Why does this matter? Well you can only explicitly scope variables for entities in the lexical scope, just the array a in this case, but for entities that become defined due to the dynamic extent being executed you can't do this! Instead OpenMP has a number of rules, which in simple terms are
- The scope of subprogram arguments is inherited from the calling point, i.e. if you scoped them as private at the start of the lexical extent they stay private, and if shared they stay shared
- Local variables to subprograms are by default private (so i in the above is private, as you want) unless they are declared with the SAVE attribute (either explicitly or implicitly) in which case they are shared.

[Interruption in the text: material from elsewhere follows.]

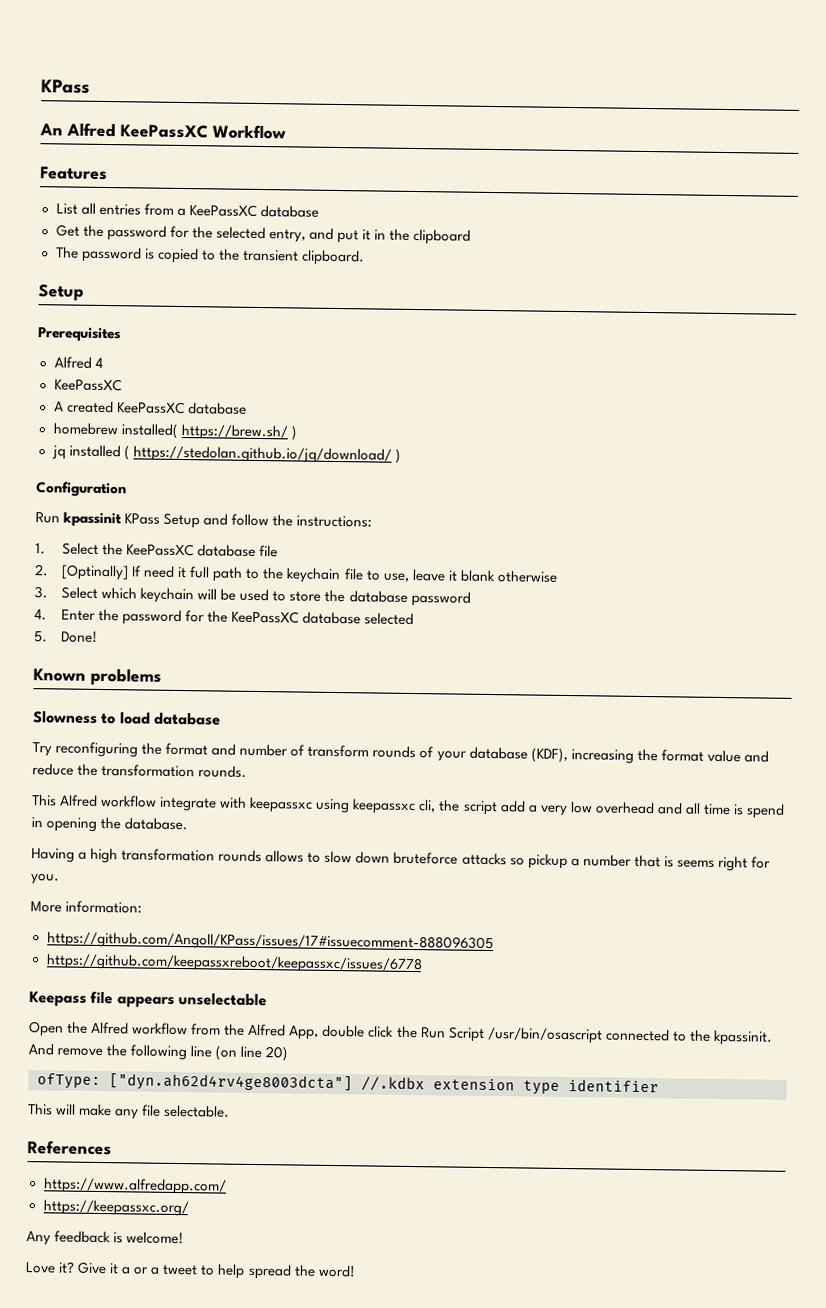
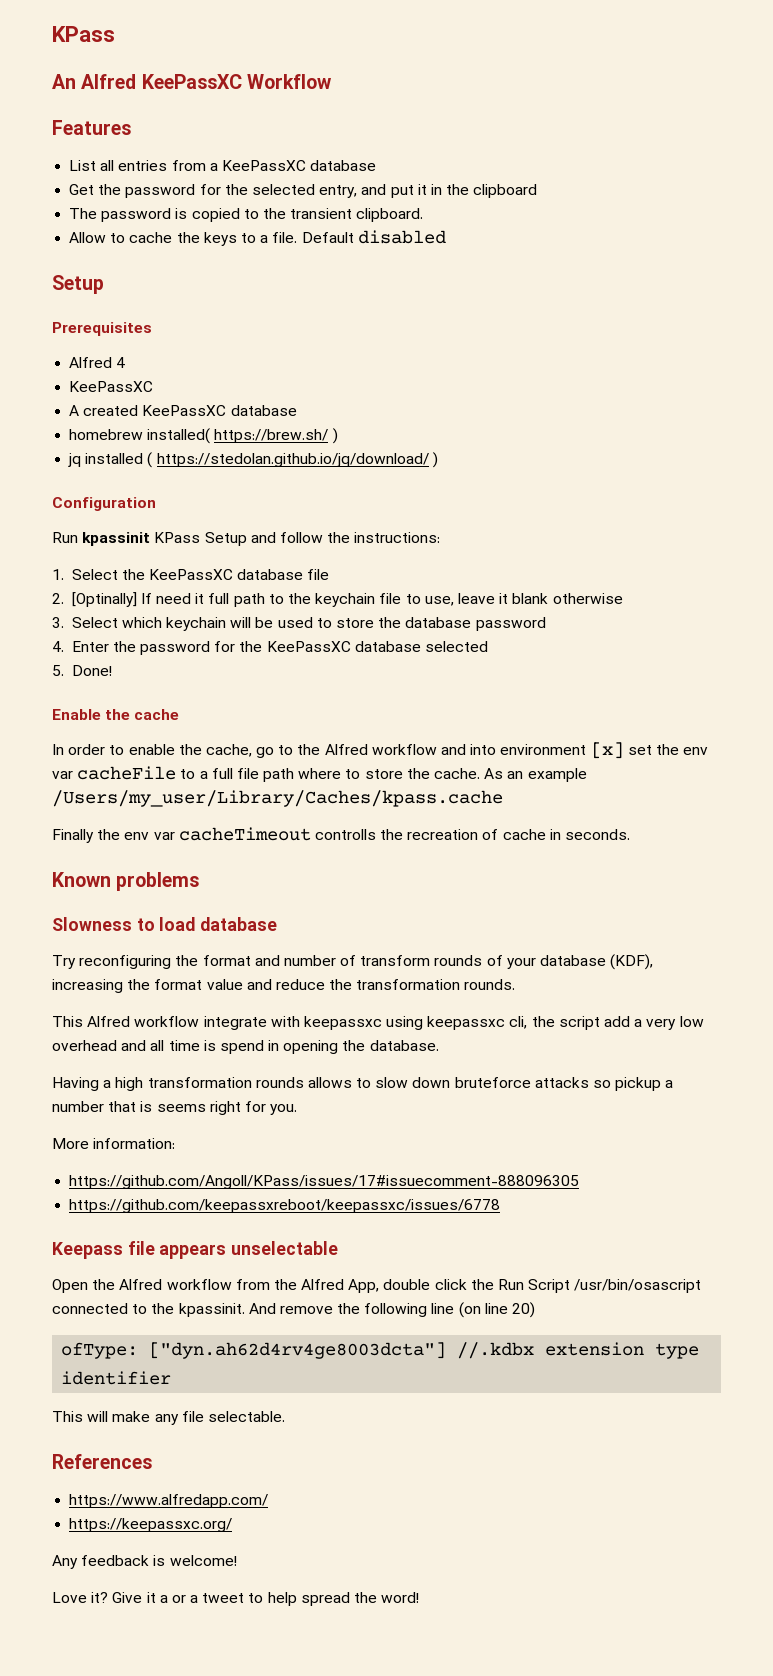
(365, 257) none -> [69,230,446,246] // Allow to cache the keys to a file. Default disabled
(99, 636) none -> [52,709,180,720] [52,742,709,759] [52,766,587,782] [52,790,503,807] [52,827,631,843] // Enable the cache // In order to enable the cache, go to the Alfred workflow and into environment [x] set the env var cacheFile to a full file path where to store the cache. As an example /Users/my_user/Library/Caches/kpass.cache // Finally the env var cacheTimeout controlls the recreation of cache in seconds.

And in my experience that gets you most of the way! Use of the dynamic extent combined with orphaned directives is a great way to keep an OpenMP program under control, and I have to say I disagree with the above comment, I find orphaned workshare directives very useful indeed! So you can combine all of the above to do things like
Program dot_test
Implicit None
Real, Dimension( 1:100 ) :: a, b
Real :: r
a = 1.0
b = 2.0
!$omp parallel default( none ) shared( a, b, r )
Call dot( a, b, r )
Write( *, * ) r
!$omp end parallel
Contains
Subroutine dot( a, b, r )
Real, Dimension( : ), Intent( In ) :: a, b
Real, Intent( Out ) :: r
Real, Save :: s
Integer :: i
!$omp single
s = 0.0
!$omp end single
!$omp do reduction( +:s )
Do i = 1, Size( a )
s = s + a( i ) * b( i )
End Do
!$omp end do
!$omp single
r = s
!$omp end single
End Subroutine dot
End Program dot_test
Wot now? gfortran -std=f95 -fopenmp -O -Wall -Wextra dot.f90
Wot now? export OMP_NUM_THREADS=3
Wot now? ./a.out
200.000000
200.000000
200.000000
This simple situation is a bit complicated by module variables and common blocks, so don't use global variables ... but if you must they are by default shared unless declared as threadprivate. See
https://computing.llnl.gov/tutorials/openMP/#THREADPRIVATE
for an example.